Yuanjun Xiong, MMLAB CUHK
This should be the first question, actually. The answer is to provide more flexibility in coding.
Mex-files are c program that can be directly invoked by MATLAB, one of the most powerful math softwork on this planet. Usually, we can write a standard c file and use the utility provided by MATLAB to compile & link it. Have a taste of c code in a mex sorce.
#include "mex.h"
#include <stdio.h>
void mexFunction(int nlhs, mxArray *plhs[],
int nrhs, const mxArray *prhs[]){
printf("Hello, Matlab\n");
return;
}
Assuming you save this snippet as hello.c
. Then in interactive console of Matlab, type and enter
mex hello.c
You will get the compiled mex file called hello.mexw64
. You can invoke it in Matlab as
hello()
Then you get the output
Hello, Matlab
However, if we want to debug this little program, it becomes a little involved. Matlab doesn’t provide by itself a debugging tool, since mex is just an extension. Mathworks suggests using Visual Studio’s “attach to process” feature for debugging.
Things become more tangled when we add some CUDA code to the mex file. Matlab also has its tool to compile the CUDA enabled code and once again, no debug tools. Not very difficult to imagine the mass when host code is mixed with device code and we don’t have idea what’s happening in the code.
This is why I write this.
We try to compile this small program, say VS_CUDA_MEX.cu
.
#include "mex.h"
#include <cuda.h>
#include <cuda_runtime.h>
__global__ void test_cuda_vs(int a, int b){
return;
}
void mexFunction(int nlhs, mxArray *plhs[],
int nrhs, const mxArray *prhs[]){
D_OUT = mxCreateDoubleMatrix(1,1,mxREAL);
double* out = mxGetPr(D_OUT);
test_cuda_vs<<<1,1>>>(1,2);
return;
}
In matlab, we can use the command mex VS_CUDA_MEX.cu
to compile it. Before doing this, remember to copy this file
%matlabroot%\toolbox\distcomp\gpu\extern\src\mex\win64\mexopts.bat
to the folder the source file resides, as suggested by Mathworks. You may refer to this for help setting up CUDA and other stuffs.
As in debugging we will be using VS, why not we just compile the code with it? Now let’s try this.
We should start by creating the project. Any config which can generate a DLL
file will be fine. I use Visual Studio 2010, so we are creating a MFC DLL. In the IDE, click in the menu New Project->Visual C++->MFC DLL
, name your project, and finish the new project wizard. For example, the project is named as MexTemp
.
We need to export a function to communicate with the MATLAB. Similar things exists in every DLL file. Let’s do this step by step.
mex_interface.cpp
to the source folder.mexFunction()
. We should write this function in the cpp
file. For example, we write the code below. Since we gonna use CUDA, we add the CUDA headers.#include "stdafx.h"
#include "mex.h"
#include <cuda.h>
#include <cuda_runtime.h>
extern "C" void tester(int);
void mexFunction(int nlhs, mxArray *plhs[],
int nrhs, const mxArray *prhs[]){
#define D_OUT plhs[0]
#define OPT_DIST prhs[3]
D_OUT = mxCreateDoubleMatrix(1,1,mxREAL);
double* out = mxGetPr(D_OUT);
tester(1);
out[0] = 0;
return;
}
Please refer to Matlab documentation on how to write mex functions.
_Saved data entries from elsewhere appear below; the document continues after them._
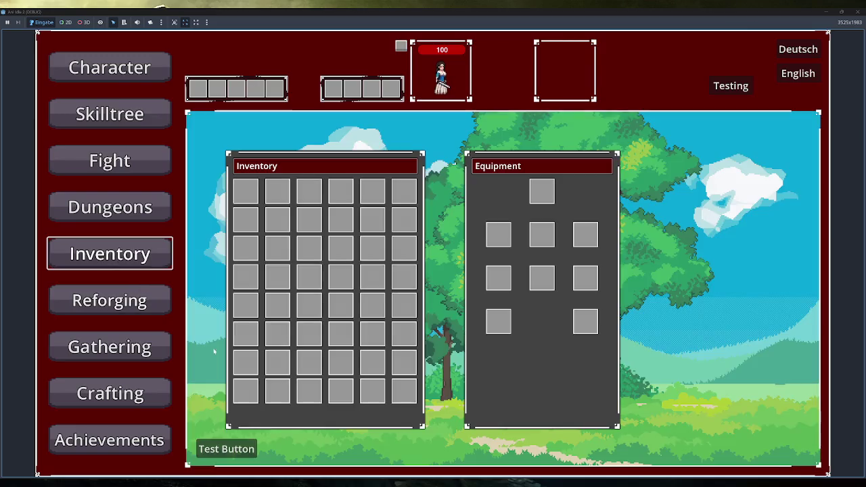
left_click(226, 448)
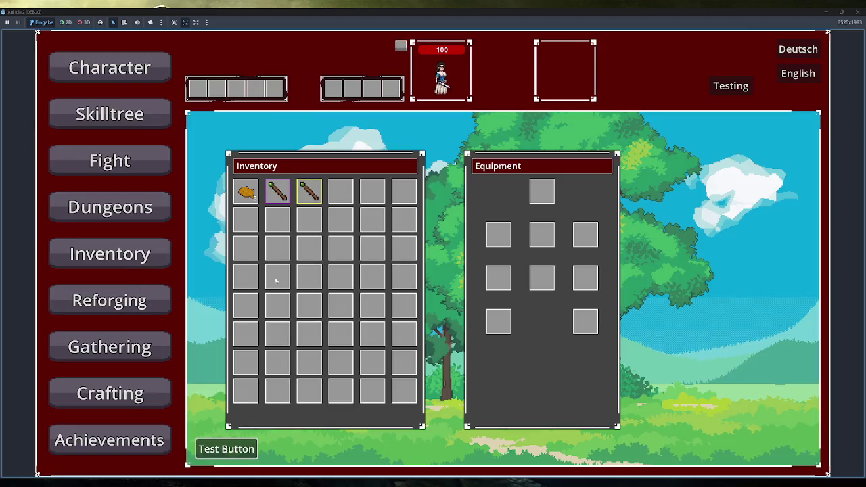
left_click(857, 12)
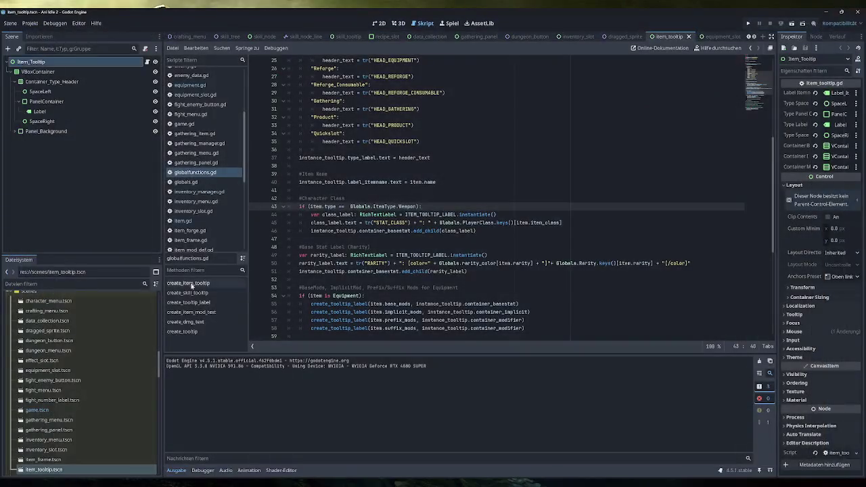
Step: Set test_staff2.tres item type to Body Armour and relaunch the game
scroll(94, 377, "down", 3)
scroll(89, 374, "down", 3)
scroll(88, 374, "up", 2)
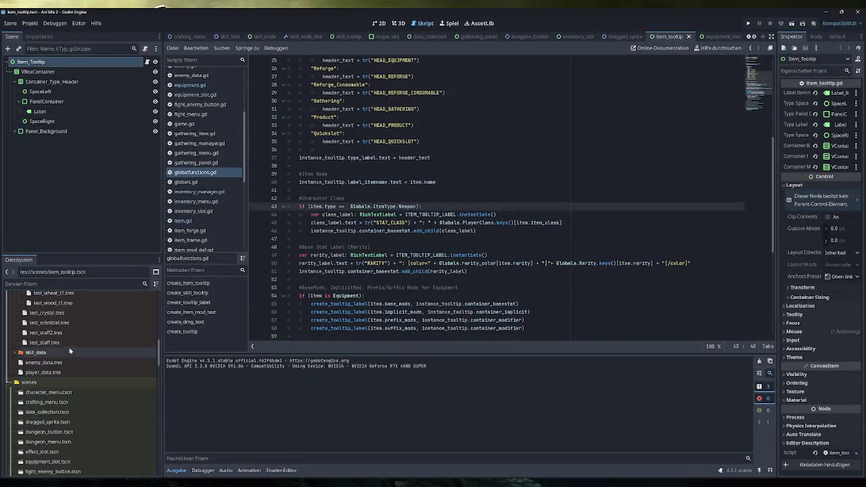
left_click(46, 332)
You may wonder we got an extern "C"
in the code. This is due to that we need use a cpp
to export the mex function. However, the cuda device code must be written in files with .cu
extensions. So we have write a “wrapper” to expose the device code to the mex function.
To do this, add a new file called my_kernel.cu
to the source folder. In this file, we write the __global
cuda function and the wrapper, say tester()
.
#include <cuda.h>
#include <cuda_runtime.h>
#include <stdio.h>
__global__ void test_cuda_vs(int a, int b){
return;
}
extern "C" void tester(int a)
{
int test = a;
test_cuda_vs<<< 1, 1 >>> (1, test);
}
This example is very simple. It runs one thread and do nothing.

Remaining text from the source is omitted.